* _Explore the material_:
A) In the forum thread, turn the paragraph that begins "Sulbemar, inspired by some deep well of reptilian courage" into a short bulleted list that keeps its main facts.
B) According to the forum thread, what is Robotron666?

* _Source document_:
Having few options I froze. Black death sizzled past me and Clazztik erupted into a shower of arms, legs, and goo. His viscera spiralled out like meaty fireworks and fragments of his chitinous shell splashed into the water. Little wisps of steam arose from the shards of well cooked limbs and membranes that floated on the surface of our stagnant grave. 

Sulbemar, inspired by some deep well of reptilian courage, turned and fired off a blast from his rough looking shotgun. Pellets whizzed past me, bounced off of the armored carapace of the death saucer, and immediately drew attention away from me. I ran past the dark thing as it flew in pursuit of Sulbemar. The reptilian threat of a 4-foot tall iguana man toting a sawed-off obviously had more of a tactical priority than a defenceless mutant defecating in fear. 

I fled; with all speed my legs carried me as fast as I could towards the hatch in the concrete bunker. The bunker might just save my sorry ass from annihilation. It looked sturdy, the hatch was wide open, so I ran towards it like a rad-bat out of hell. 

Just as I made it though the hatchway and stepped onto dry ground I heard the distinct sizzle and pop of lizards innards being splashed across half a block. Sulbemar hadn’t even gotten off a second shot. I knew it wouldn’t be long before the saucer back tracked to me. If I didn’t close the hatch I was done for. 

I looked at the circular handle for the sturdy looking door, the door that would seal me in this plascrete bunker. The door that would render me safe from this relic of death bent on my vaporization. Yes the door that would be my salvation. I was suddenly presented with a unique problem. For as you can see, I myself was born without arms. 


Robotron666 is:

A shiny black saucer of death.

Would you like to see this thread continued? Let me know...


----------



## Thorntangle (Aug 27, 2002)

Yes, please continue. Great action, mutants, vaporizations - I love it.


----------



## Malachai_rose (Aug 28, 2002)

*yes*

very, very cool... the chase seen was well written and tense, the part at the end about our hero having no arms was also classic  I would just say there were two spots in the story where out of story humor was used that seemed to detract somewhat. Yet the witty comments of the main character were good and fit well with what you were doing.

Anyways loved the story and I would like to see more of it from you if you have the time


----------



## Arclight (Sep 12, 2002)

More please!


----------



## Gospog (Sep 13, 2002)

Great story!  Good to see another group enjoying Omega World.

Yes, more please!

BTW, did your GM really start the game with you all being chased by a killer robot?  Cruel.


----------

* _Extracted data_:
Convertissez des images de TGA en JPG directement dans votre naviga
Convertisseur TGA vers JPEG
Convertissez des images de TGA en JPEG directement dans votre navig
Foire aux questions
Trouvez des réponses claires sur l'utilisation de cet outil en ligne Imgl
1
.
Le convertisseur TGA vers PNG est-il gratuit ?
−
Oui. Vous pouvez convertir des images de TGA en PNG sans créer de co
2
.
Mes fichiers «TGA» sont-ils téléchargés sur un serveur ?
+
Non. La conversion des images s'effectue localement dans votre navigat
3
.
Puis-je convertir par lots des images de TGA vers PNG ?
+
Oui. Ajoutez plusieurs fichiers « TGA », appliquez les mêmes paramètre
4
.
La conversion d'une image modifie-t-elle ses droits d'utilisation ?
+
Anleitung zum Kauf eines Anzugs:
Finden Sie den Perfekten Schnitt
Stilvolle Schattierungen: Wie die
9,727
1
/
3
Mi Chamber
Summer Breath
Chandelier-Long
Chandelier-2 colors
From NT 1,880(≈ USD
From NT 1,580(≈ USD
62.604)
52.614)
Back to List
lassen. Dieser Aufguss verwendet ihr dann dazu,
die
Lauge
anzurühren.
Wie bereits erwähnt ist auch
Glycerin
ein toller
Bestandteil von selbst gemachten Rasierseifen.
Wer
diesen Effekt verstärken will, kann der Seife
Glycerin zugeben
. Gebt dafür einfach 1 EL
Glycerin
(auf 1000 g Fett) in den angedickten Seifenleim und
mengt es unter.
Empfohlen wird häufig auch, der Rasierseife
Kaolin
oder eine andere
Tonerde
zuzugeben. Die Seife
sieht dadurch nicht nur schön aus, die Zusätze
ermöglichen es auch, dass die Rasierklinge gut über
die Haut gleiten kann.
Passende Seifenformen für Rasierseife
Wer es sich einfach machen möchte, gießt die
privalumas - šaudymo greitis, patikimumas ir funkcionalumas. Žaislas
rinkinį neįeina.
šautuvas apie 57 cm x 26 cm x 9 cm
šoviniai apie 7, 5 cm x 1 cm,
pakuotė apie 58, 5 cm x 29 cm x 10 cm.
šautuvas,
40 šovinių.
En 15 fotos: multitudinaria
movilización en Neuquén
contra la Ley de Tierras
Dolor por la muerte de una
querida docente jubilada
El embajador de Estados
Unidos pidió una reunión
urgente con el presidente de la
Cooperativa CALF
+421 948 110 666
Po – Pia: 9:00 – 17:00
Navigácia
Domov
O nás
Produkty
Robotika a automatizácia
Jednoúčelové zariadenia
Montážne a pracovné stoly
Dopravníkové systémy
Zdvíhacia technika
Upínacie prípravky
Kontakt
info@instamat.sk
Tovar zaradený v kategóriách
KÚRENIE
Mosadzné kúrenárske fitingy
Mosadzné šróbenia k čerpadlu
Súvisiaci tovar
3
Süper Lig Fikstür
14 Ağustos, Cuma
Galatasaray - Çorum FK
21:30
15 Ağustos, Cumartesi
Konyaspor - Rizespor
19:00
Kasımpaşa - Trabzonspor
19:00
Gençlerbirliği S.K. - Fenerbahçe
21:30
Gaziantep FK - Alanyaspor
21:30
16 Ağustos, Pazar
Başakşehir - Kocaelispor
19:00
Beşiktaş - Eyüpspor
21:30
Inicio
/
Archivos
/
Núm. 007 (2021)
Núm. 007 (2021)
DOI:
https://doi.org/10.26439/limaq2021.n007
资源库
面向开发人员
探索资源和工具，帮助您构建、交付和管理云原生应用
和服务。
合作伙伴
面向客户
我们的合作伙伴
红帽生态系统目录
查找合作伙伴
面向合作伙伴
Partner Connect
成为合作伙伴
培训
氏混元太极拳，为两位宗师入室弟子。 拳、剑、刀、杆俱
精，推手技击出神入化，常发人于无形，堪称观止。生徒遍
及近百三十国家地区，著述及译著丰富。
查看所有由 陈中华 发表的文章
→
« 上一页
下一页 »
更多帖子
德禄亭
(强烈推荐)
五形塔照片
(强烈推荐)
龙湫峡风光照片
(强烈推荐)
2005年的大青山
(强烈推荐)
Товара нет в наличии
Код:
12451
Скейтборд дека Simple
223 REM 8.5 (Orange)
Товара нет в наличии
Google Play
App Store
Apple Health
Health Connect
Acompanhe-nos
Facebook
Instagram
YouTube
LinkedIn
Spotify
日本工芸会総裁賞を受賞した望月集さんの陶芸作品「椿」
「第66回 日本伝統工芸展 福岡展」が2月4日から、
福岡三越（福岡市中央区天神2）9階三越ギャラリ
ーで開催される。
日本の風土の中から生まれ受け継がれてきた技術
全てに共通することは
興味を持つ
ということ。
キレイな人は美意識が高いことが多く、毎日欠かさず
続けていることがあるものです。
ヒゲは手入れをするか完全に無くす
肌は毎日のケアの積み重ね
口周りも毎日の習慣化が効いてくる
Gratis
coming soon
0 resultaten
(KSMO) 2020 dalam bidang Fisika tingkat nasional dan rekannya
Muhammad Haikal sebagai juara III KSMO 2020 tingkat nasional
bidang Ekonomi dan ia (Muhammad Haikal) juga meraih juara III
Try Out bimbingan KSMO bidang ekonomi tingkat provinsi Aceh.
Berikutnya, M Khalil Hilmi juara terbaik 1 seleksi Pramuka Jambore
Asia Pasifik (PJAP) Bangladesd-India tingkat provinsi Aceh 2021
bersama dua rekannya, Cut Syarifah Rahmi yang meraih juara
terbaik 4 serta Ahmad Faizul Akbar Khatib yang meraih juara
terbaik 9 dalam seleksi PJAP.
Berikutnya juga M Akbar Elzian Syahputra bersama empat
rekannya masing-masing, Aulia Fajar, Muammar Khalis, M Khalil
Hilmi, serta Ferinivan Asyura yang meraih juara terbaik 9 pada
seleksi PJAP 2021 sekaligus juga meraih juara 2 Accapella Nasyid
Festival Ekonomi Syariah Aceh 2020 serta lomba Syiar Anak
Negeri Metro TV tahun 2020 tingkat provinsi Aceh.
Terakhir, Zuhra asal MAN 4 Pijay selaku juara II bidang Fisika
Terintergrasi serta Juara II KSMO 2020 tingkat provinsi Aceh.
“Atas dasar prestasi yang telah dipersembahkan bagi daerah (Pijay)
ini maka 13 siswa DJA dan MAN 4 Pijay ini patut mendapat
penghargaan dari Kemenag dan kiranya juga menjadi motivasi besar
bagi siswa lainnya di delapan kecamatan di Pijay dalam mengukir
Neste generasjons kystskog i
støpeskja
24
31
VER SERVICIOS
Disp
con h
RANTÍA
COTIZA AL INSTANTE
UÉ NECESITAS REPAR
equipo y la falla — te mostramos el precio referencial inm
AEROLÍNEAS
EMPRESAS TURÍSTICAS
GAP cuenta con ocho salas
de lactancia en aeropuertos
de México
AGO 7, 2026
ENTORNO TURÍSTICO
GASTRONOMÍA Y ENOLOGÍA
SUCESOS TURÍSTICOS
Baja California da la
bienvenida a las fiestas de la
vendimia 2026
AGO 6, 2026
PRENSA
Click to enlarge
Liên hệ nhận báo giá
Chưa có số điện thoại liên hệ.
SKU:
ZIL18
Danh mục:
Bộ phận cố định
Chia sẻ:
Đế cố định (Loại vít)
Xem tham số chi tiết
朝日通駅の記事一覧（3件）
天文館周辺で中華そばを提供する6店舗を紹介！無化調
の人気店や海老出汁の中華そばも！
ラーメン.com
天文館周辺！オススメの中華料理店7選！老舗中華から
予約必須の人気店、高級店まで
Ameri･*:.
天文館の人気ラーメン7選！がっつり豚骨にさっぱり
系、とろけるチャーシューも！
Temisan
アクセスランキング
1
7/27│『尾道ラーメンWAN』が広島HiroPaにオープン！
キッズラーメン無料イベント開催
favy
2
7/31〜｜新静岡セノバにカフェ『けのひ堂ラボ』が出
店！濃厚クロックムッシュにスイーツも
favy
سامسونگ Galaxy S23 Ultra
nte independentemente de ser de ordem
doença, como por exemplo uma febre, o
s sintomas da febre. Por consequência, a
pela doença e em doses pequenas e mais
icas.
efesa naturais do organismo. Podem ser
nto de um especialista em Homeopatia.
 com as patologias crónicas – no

* _Results for the exercise_:
A)
- Sulbemar turns and fires his rough-looking shotgun.
- The pellets bounce off the death saucer's armored carapace and draw its attention away from the narrator.
- The narrator runs past the saucer as it chases Sulbemar.
- A 4-foot-tall iguana man with a sawed-off shotgun is a higher tactical priority than a defenseless, terrified mutant.

B) A shiny black saucer of death.